Die Einbeziehung der Angehörigen ist ein wichtiger Baustein demenzsensibler Krankenhäuser. Angehörige können wertvolle Informationen über die Gewohnheiten, Vorlieben und Bedürfnisse des Patienten liefern und bei der Betreuung und Begleitung unterstützen. Viele Krankenhäuser bieten das sogenannte "Rooming-in" an, bei dem Angehörige im Zimmer des Patienten übernachten können, um ihm Sicherheit und Orientierung zu geben.

Vernetzung und Kooperation

Eine gute Vernetzung und Kooperation mit anderen Einrichtungen und Diensten ist für eine umfassende Versorgung von Demenzkranken unerlässlich. Dazu gehören beispielsweise die Zusammenarbeit mit Hausärzten, Pflegediensten, Beratungsstellen und Selbsthilfegruppen.

Initiativen und Projekte zur Verbesserung der Versorgung

In den letzten Jahren wurden verschiedene Initiativen und Projekte ins Leben gerufen, um die Versorgung von Demenzkranken im Krankenhaus zu verbessern. Die Nationale Demenzstrategie, die von der Bundesregierung verabschiedet wurde, hat zum Ziel, die Situation von Menschen mit Demenz und ihren Angehörigen in allen Lebensbereichen zu verbessern. Ein wichtiger Schwerpunkt ist die Weiterentwicklung der medizinischen und pflegerischen Versorgung in Krankenhäusern.

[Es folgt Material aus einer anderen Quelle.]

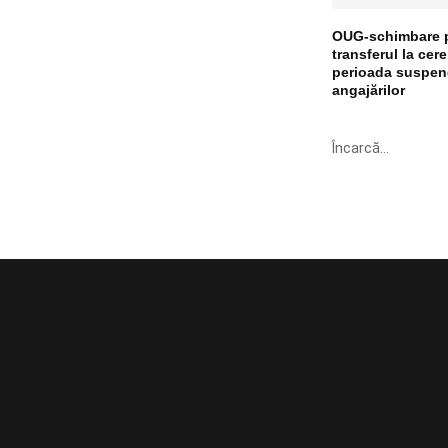
OUG-schimbare p
transferul la cere
perioada suspend
angajărilor
Încarcă...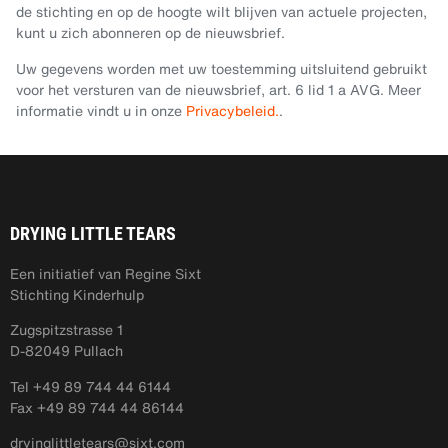
de stichting en op de hoogte wilt blijven van actuele projecten,
kunt u zich abonneren op de nieuwsbrief.
Uw gegevens worden met uw toestemming uitsluitend gebruikt
voor het versturen van de nieuwsbrief, art. 6 lid 1 a AVG. Meer
informatie vindt u in onze
Privacybeleid.
.
DRYING LITTLE TEARS
Een initiatief van Regine Sixt
Stichting Kinderhulp
Zugspitzstrasse 1
D-82049 Pullach
Tel +49 89 744 44 6144
Fax +49 89 744 44 86144
dryinglittletears@sixt.com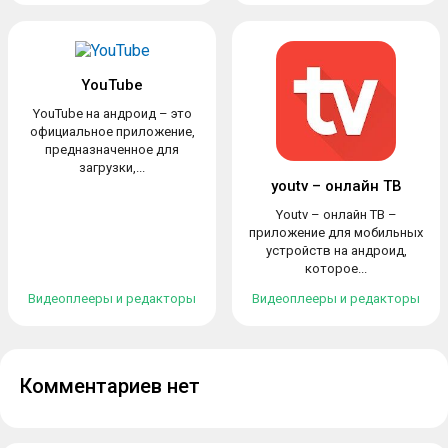
YouTube
YouTube на андроид – это
официальное приложение,
предназначенное для
загрузки,...
youtv – онлайн ТВ
Youtv – онлайн ТВ –
приложение для мобильных
устройств на андроид,
которое...
Видеоплееры и редакторы
Видеоплееры и редакторы
Комментариев нет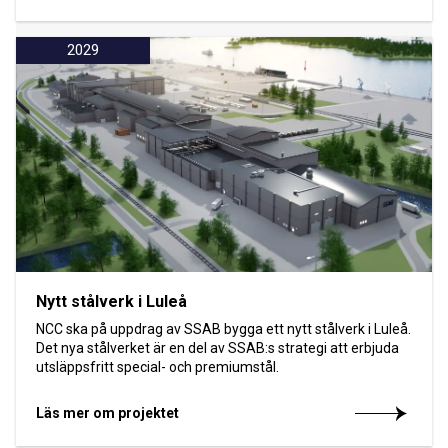
2029
Nytt stålverk i Luleå
NCC ska på uppdrag av SSAB bygga ett nytt stålverk i Luleå.
Det nya stålverket är en del av SSAB:s strategi att erbjuda
utsläppsfritt special- och premiumstål.
Läs mer om projektet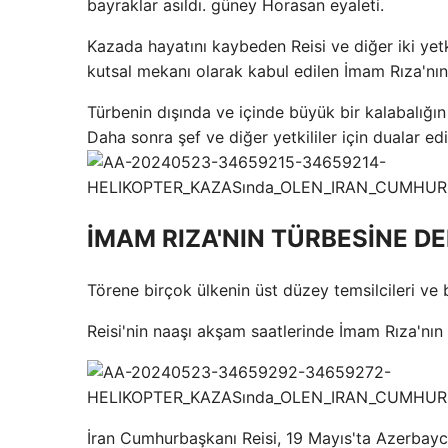
bayraklar asıldı. güney Horasan eyaleti.
Kazada hayatını kaybeden Reisi ve diğer iki yetk
kutsal mekanı olarak kabul edilen İmam Rıza'nın
Türbenin dışında ve içinde büyük bir kalabalığın
Daha sonra şef ve diğer yetkililer için dualar ed
İMAM RIZA'NIN TÜRBESİNE DEF
Törene birçok ülkenin üst düzey temsilcileri ve bak
Reisi'nin naaşı akşam saatlerinde İmam Rıza'nın t
İran Cumhurbaşkanı Reisi, 19 Mayıs'ta Azerbayc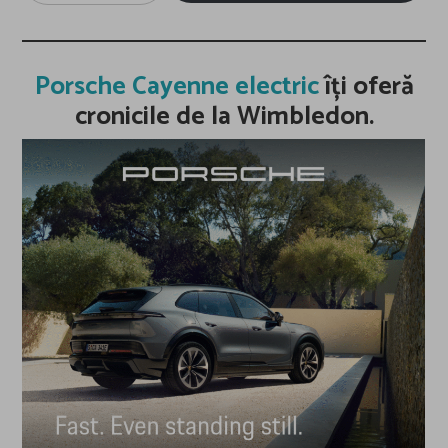
email…
Porsche Cayenne electric
îți oferă
cronicile de la Wimbledon.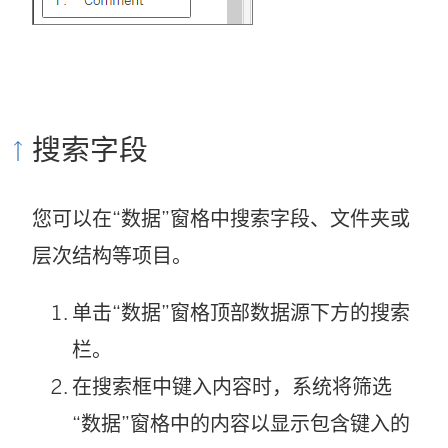
搜索字段
您可以在“数据”窗格中搜索字段、文件夹或
层次结构等项目。
单击“数据”窗格顶部数据源下方的搜索
栏。
在搜索框中键入内容时，系统将筛选
“数据”窗格中的内容以显示包含键入的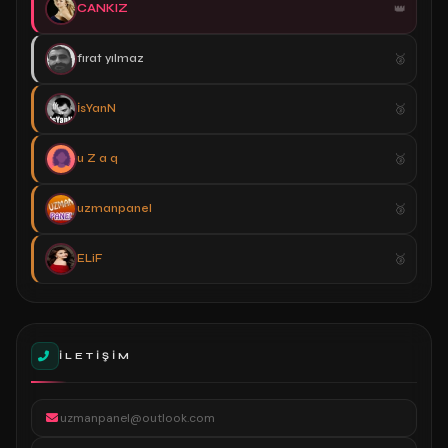
CANKIZ
fırat yılmaz
İsYanN
u Z a q
uzmanpanel
ELiF
İLETIŞIM
uzmanpanel@outlook.com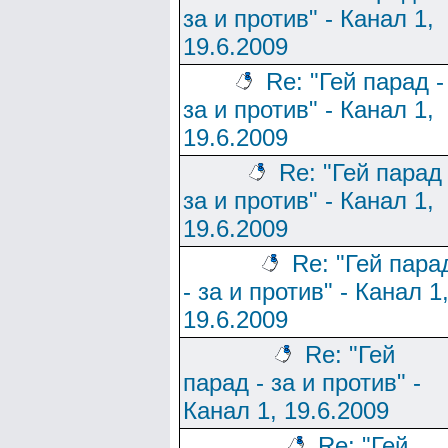
за и против" - Канал 1,
19.6.2009
Re: "Гей парад -
за и против" - Канал 1,
19.6.2009
Re: "Гей парад 
за и против" - Канал 1,
19.6.2009
Re: "Гей пара
- за и против" - Канал 1
19.6.2009
Re: "Гей
парад - за и против" -
Канал 1, 19.6.2009
Re: "Гей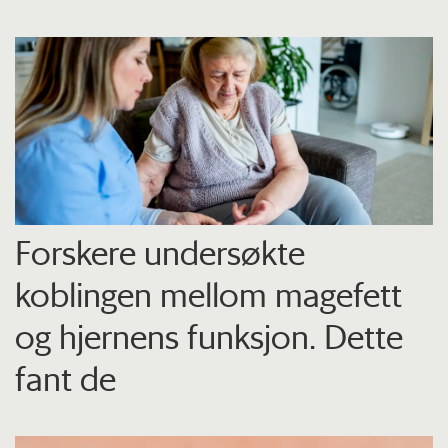
Forskere undersøkte
koblingen mellom magefett
og hjernens funksjon. Dette
fant de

Die Robert Bosch Stiftung unterstützt Modellprojekte, um die Versorgung von Menschen mit Demenz im Krankenhaus zu verbessern. Mit einem Handlungsleitfaden will die Stiftung zudem Impulse setzen, damit demenzsensible Krankenhäuser bundesweit Standard werden. Der Praxisleitfaden basiert auf einer Analyse von Förderprogrammen und Praxisbeispielen und umfasst zehn Bausteine, die von Wissensaufbau über Delir-Management bis hin zur Angehörigenarbeit reichen.